Just when we thought we’d have to remind the politicians that we were prepared to change our vote to support our demands for urgent pension reform, federal Finance Minister Jim Flaherty and Ontario Finance Minister Dwight Duncan exchanged letters setting out their vision of pension reform on the eve of their meeting in PEI.

Clearly they had discussed it between themselves since the letters were nearly identical but they caught the other Finance Ministers off guard, especially Alberta’s Ted Morton, who was already staking out outlier territory on pension reform, and was quoted fuming that he would have appreciated more notice.

Perhaps he might have briefed himself on his predecessor, Iris Evans’ promise to “go it alone” to set up a supplementary plan if her colleagues were not ready to act nationally.
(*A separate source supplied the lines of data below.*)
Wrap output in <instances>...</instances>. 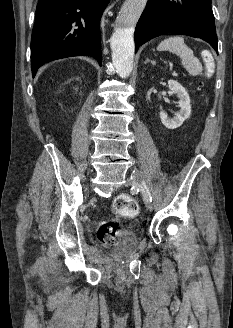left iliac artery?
I'll return each mask as SVG.
<instances>
[{
  "label": "left iliac artery",
  "mask_w": 233,
  "mask_h": 328,
  "mask_svg": "<svg viewBox=\"0 0 233 328\" xmlns=\"http://www.w3.org/2000/svg\"><path fill=\"white\" fill-rule=\"evenodd\" d=\"M140 190L142 191L145 198L152 201L151 193L146 185V183L143 181L141 185H139Z\"/></svg>",
  "instance_id": "obj_1"
}]
</instances>
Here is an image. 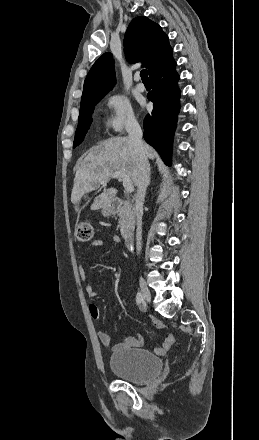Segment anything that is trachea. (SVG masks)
Masks as SVG:
<instances>
[{
    "label": "trachea",
    "instance_id": "obj_1",
    "mask_svg": "<svg viewBox=\"0 0 259 440\" xmlns=\"http://www.w3.org/2000/svg\"><path fill=\"white\" fill-rule=\"evenodd\" d=\"M140 76H141V79H142L143 82H144V81H149V77H148V74H147V70H146V69H143V70L140 72Z\"/></svg>",
    "mask_w": 259,
    "mask_h": 440
}]
</instances>
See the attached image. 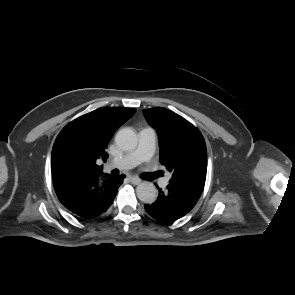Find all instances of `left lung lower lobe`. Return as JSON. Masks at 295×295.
I'll list each match as a JSON object with an SVG mask.
<instances>
[{
  "label": "left lung lower lobe",
  "instance_id": "left-lung-lower-lobe-1",
  "mask_svg": "<svg viewBox=\"0 0 295 295\" xmlns=\"http://www.w3.org/2000/svg\"><path fill=\"white\" fill-rule=\"evenodd\" d=\"M158 190L157 200L152 204H146L145 210L154 219L163 223H173L186 215L195 206L202 193L170 184L165 191L159 188Z\"/></svg>",
  "mask_w": 295,
  "mask_h": 295
}]
</instances>
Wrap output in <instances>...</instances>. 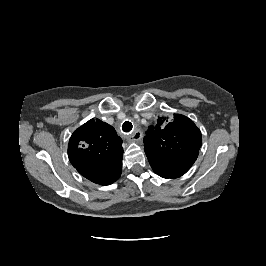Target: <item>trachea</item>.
<instances>
[{"mask_svg":"<svg viewBox=\"0 0 266 266\" xmlns=\"http://www.w3.org/2000/svg\"><path fill=\"white\" fill-rule=\"evenodd\" d=\"M133 126L132 123L129 121H125L122 125V130L124 132H130L132 130Z\"/></svg>","mask_w":266,"mask_h":266,"instance_id":"1","label":"trachea"}]
</instances>
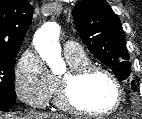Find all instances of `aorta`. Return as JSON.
<instances>
[{
    "label": "aorta",
    "instance_id": "aorta-1",
    "mask_svg": "<svg viewBox=\"0 0 142 119\" xmlns=\"http://www.w3.org/2000/svg\"><path fill=\"white\" fill-rule=\"evenodd\" d=\"M60 27L55 22L43 24L35 33L33 43L40 57L47 62L49 68L58 73L65 67L58 42Z\"/></svg>",
    "mask_w": 142,
    "mask_h": 119
}]
</instances>
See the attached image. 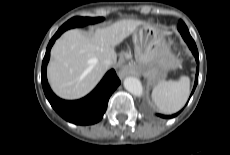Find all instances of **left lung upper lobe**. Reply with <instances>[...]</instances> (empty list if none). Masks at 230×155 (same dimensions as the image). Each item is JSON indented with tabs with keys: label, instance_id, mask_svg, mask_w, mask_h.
Returning <instances> with one entry per match:
<instances>
[{
	"label": "left lung upper lobe",
	"instance_id": "5c2ea615",
	"mask_svg": "<svg viewBox=\"0 0 230 155\" xmlns=\"http://www.w3.org/2000/svg\"><path fill=\"white\" fill-rule=\"evenodd\" d=\"M178 31L181 33L182 37L185 35L191 36L187 26L185 25V23L182 20L179 21Z\"/></svg>",
	"mask_w": 230,
	"mask_h": 155
}]
</instances>
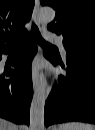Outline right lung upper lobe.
Returning a JSON list of instances; mask_svg holds the SVG:
<instances>
[{"label":"right lung upper lobe","instance_id":"right-lung-upper-lobe-1","mask_svg":"<svg viewBox=\"0 0 95 130\" xmlns=\"http://www.w3.org/2000/svg\"><path fill=\"white\" fill-rule=\"evenodd\" d=\"M34 0H0V50L12 47L21 39L30 19Z\"/></svg>","mask_w":95,"mask_h":130}]
</instances>
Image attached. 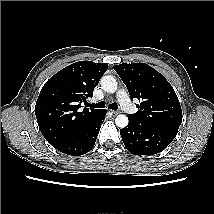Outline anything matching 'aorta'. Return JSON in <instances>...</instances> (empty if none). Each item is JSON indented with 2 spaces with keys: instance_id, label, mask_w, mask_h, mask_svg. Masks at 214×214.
<instances>
[{
  "instance_id": "1",
  "label": "aorta",
  "mask_w": 214,
  "mask_h": 214,
  "mask_svg": "<svg viewBox=\"0 0 214 214\" xmlns=\"http://www.w3.org/2000/svg\"><path fill=\"white\" fill-rule=\"evenodd\" d=\"M102 89L109 93H114L117 90V81L113 76H103L100 80ZM128 117L124 114H119L115 118L116 126L125 128L128 125Z\"/></svg>"
}]
</instances>
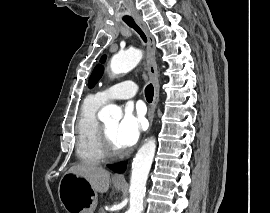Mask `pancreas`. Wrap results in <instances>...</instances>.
<instances>
[{
  "label": "pancreas",
  "mask_w": 270,
  "mask_h": 213,
  "mask_svg": "<svg viewBox=\"0 0 270 213\" xmlns=\"http://www.w3.org/2000/svg\"><path fill=\"white\" fill-rule=\"evenodd\" d=\"M99 213H106V211L103 208H100Z\"/></svg>",
  "instance_id": "1"
}]
</instances>
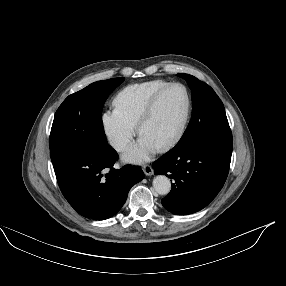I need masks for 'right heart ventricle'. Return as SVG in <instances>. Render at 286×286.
Listing matches in <instances>:
<instances>
[{"instance_id":"obj_1","label":"right heart ventricle","mask_w":286,"mask_h":286,"mask_svg":"<svg viewBox=\"0 0 286 286\" xmlns=\"http://www.w3.org/2000/svg\"><path fill=\"white\" fill-rule=\"evenodd\" d=\"M171 83L165 79H155L129 84L122 88L114 98V105L134 125L150 98L162 87Z\"/></svg>"}]
</instances>
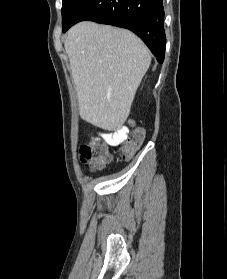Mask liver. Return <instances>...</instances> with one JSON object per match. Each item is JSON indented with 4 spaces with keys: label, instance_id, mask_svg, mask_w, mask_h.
I'll use <instances>...</instances> for the list:
<instances>
[{
    "label": "liver",
    "instance_id": "1",
    "mask_svg": "<svg viewBox=\"0 0 227 279\" xmlns=\"http://www.w3.org/2000/svg\"><path fill=\"white\" fill-rule=\"evenodd\" d=\"M64 47L80 117L104 130L120 129L150 66L149 49L129 30L89 21L70 28Z\"/></svg>",
    "mask_w": 227,
    "mask_h": 279
}]
</instances>
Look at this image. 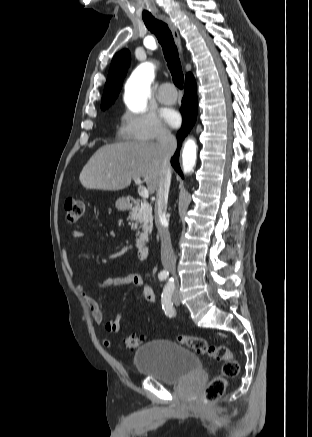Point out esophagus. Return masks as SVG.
I'll use <instances>...</instances> for the list:
<instances>
[{
  "mask_svg": "<svg viewBox=\"0 0 312 437\" xmlns=\"http://www.w3.org/2000/svg\"><path fill=\"white\" fill-rule=\"evenodd\" d=\"M160 18L168 25L169 29L172 32L175 43L181 51V40H180L179 33H178L177 28L175 27L174 23L172 22V20L168 16H166L164 14H161Z\"/></svg>",
  "mask_w": 312,
  "mask_h": 437,
  "instance_id": "34e87169",
  "label": "esophagus"
}]
</instances>
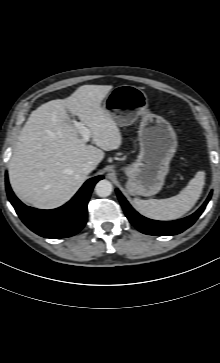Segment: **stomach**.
Returning <instances> with one entry per match:
<instances>
[{"mask_svg": "<svg viewBox=\"0 0 220 363\" xmlns=\"http://www.w3.org/2000/svg\"><path fill=\"white\" fill-rule=\"evenodd\" d=\"M102 108L118 126L133 124L139 117L140 153L130 165L122 168L128 177L126 188L132 195L152 196L163 187L170 161L177 148L174 129L163 117L148 110V98L143 90L132 85H120L106 96Z\"/></svg>", "mask_w": 220, "mask_h": 363, "instance_id": "stomach-1", "label": "stomach"}]
</instances>
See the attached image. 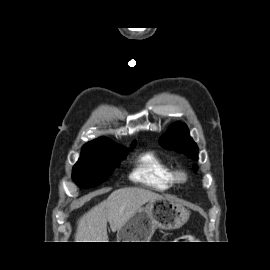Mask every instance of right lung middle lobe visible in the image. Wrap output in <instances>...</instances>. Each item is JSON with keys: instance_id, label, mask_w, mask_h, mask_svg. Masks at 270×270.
Instances as JSON below:
<instances>
[{"instance_id": "obj_1", "label": "right lung middle lobe", "mask_w": 270, "mask_h": 270, "mask_svg": "<svg viewBox=\"0 0 270 270\" xmlns=\"http://www.w3.org/2000/svg\"><path fill=\"white\" fill-rule=\"evenodd\" d=\"M126 155V150L117 145L82 149L81 157L73 167L72 178L81 187H95L108 178Z\"/></svg>"}]
</instances>
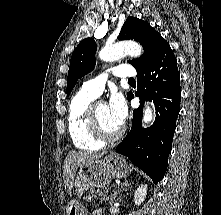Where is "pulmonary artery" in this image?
Segmentation results:
<instances>
[{"mask_svg": "<svg viewBox=\"0 0 221 215\" xmlns=\"http://www.w3.org/2000/svg\"><path fill=\"white\" fill-rule=\"evenodd\" d=\"M108 74H112L115 77L130 79L136 76V71L130 65L115 66L107 72L100 74L96 78L86 81L83 85V91L98 97L104 89Z\"/></svg>", "mask_w": 221, "mask_h": 215, "instance_id": "e3ab8cb5", "label": "pulmonary artery"}]
</instances>
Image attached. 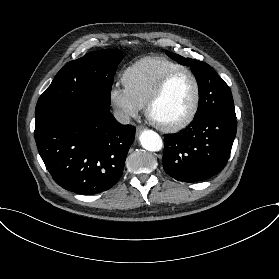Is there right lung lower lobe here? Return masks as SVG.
Listing matches in <instances>:
<instances>
[{
    "label": "right lung lower lobe",
    "mask_w": 279,
    "mask_h": 279,
    "mask_svg": "<svg viewBox=\"0 0 279 279\" xmlns=\"http://www.w3.org/2000/svg\"><path fill=\"white\" fill-rule=\"evenodd\" d=\"M35 115L37 148L58 185L93 195L118 182L135 127L121 125L108 108L86 98L49 105Z\"/></svg>",
    "instance_id": "1"
}]
</instances>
Or maybe read the submissions and recommendations from the 2008 BC-Alberta Joint Expert Pension Panel which lead BC Premier Gordon Campbell to get a Bill passed as a pre-election initiative to set up a voluntary supplementary pension plan. That ABC Plan appears to be in limbo with no action since the election.
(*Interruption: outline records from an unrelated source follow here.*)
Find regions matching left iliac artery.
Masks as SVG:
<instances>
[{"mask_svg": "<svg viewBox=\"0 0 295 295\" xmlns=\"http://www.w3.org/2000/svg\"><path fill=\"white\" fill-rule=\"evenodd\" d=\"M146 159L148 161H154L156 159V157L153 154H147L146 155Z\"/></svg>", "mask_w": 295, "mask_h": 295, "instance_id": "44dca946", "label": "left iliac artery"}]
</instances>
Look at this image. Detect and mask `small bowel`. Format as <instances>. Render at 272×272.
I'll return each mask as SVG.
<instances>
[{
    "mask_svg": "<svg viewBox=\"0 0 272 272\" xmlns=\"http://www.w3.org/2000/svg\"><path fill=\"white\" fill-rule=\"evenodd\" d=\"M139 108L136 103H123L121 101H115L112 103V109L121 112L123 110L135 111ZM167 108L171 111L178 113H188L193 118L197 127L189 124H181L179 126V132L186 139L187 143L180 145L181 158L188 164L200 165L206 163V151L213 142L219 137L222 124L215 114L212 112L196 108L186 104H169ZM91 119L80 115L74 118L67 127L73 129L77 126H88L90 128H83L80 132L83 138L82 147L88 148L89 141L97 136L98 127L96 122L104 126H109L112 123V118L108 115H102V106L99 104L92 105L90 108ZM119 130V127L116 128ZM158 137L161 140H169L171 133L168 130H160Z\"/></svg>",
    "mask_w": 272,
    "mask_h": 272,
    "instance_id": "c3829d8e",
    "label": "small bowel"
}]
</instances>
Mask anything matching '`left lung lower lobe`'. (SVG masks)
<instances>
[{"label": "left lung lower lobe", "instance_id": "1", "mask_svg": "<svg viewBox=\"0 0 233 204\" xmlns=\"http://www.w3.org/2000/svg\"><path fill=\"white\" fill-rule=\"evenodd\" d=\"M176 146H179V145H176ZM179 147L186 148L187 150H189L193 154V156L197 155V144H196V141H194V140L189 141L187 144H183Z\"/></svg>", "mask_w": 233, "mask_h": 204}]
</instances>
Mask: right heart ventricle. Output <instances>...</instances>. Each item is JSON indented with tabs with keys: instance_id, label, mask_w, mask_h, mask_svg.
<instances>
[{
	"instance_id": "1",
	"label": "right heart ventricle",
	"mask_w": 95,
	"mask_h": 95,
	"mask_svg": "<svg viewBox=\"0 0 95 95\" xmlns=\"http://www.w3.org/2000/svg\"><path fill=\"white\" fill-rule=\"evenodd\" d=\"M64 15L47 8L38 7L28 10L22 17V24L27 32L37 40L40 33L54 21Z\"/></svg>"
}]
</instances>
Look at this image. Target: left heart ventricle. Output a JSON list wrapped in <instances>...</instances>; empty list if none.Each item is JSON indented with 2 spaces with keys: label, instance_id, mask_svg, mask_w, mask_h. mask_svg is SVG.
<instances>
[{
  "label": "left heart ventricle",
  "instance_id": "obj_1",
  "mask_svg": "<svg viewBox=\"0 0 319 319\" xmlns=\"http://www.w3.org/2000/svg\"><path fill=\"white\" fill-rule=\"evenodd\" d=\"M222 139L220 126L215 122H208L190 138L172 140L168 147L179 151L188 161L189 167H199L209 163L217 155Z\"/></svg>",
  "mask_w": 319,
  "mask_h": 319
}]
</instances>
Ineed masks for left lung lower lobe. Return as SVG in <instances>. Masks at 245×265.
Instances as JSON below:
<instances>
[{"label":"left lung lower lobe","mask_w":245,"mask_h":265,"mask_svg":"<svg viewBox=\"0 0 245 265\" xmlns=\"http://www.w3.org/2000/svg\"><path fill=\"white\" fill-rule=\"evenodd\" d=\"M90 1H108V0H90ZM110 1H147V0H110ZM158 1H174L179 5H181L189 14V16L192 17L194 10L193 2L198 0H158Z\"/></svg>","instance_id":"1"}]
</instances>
Last May, the Finance Ministers established a Research Working Group to study the various proposals for reform. CARP and others pressing for reform were worried that this was a delay tactic. The political rhetoric was essentially that the fears about under saving and retirement insecurity were over blown. This was backed up by the engagement of a economist known for his views supporting that position.
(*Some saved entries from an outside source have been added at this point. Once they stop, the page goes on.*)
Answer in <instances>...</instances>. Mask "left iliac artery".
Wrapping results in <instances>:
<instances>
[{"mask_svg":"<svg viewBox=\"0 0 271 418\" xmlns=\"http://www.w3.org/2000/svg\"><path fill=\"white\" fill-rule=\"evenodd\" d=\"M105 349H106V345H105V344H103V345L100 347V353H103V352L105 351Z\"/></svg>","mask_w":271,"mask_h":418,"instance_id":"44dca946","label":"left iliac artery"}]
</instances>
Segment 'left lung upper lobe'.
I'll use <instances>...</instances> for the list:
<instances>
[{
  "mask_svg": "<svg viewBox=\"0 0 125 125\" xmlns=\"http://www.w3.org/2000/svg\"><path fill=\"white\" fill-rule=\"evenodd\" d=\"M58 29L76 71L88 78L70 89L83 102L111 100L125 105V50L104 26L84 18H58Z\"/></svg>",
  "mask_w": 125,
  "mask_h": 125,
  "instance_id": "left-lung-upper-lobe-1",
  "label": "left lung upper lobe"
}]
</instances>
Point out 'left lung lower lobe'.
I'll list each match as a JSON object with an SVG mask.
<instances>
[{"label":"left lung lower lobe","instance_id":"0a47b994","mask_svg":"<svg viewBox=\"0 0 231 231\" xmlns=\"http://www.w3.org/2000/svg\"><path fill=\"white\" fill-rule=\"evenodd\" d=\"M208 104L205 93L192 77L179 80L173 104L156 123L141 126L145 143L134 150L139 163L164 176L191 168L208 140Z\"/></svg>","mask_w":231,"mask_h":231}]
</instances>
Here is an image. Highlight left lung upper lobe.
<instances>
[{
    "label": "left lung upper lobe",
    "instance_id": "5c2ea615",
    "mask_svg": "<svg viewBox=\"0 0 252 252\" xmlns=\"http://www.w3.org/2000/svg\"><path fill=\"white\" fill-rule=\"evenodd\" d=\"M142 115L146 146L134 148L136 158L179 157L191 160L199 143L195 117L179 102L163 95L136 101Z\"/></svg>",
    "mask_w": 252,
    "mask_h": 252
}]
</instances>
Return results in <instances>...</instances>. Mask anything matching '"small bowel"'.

So CARP made a point of meeting with provincial finance ministers – starting in Newfoundland, then Nova Scotia and earlier this year in Manitoba – where we found much more receptivity – possibly because people in those provinces in particular faced more economic challenges and financial insecurity came more readily to mind.

Indeed, Newfoundland’s then Finance Minister, Jerome Kennedy, committed to giving CARP’s proposal for a Universal Pension Plan to his counterparts on the Research Working Group – which was directly responsible for CARP’s UPP being included as one of the major options under consideration.

By the time we met with BC Finance Minister Colin Hansen this Spring, he had already led the charge to issue a minority report to the disappointing declarations coming out of their Whitehorse meeting in December. Apparently telling Canadians that our retirement system was just fine was thought necessary in a fragile economy. Minister Hansen was reminded of that when he was obliged to retract his call to action, that a pension crisis was looming unless governments acted. When I quizzed him about it, he said the situation needed public attention but it was not a “crisis”.

So obviously, there were low expectations as the ministers made their way to PEI. The CARP poll taken that day showed that our members certainly did not have much optimism. Then almost as soon as we sent out the poll, the exchange of letters was released without much advance notice.

Was this a breakthrough or a mirage? Hard to tell without the fanfare!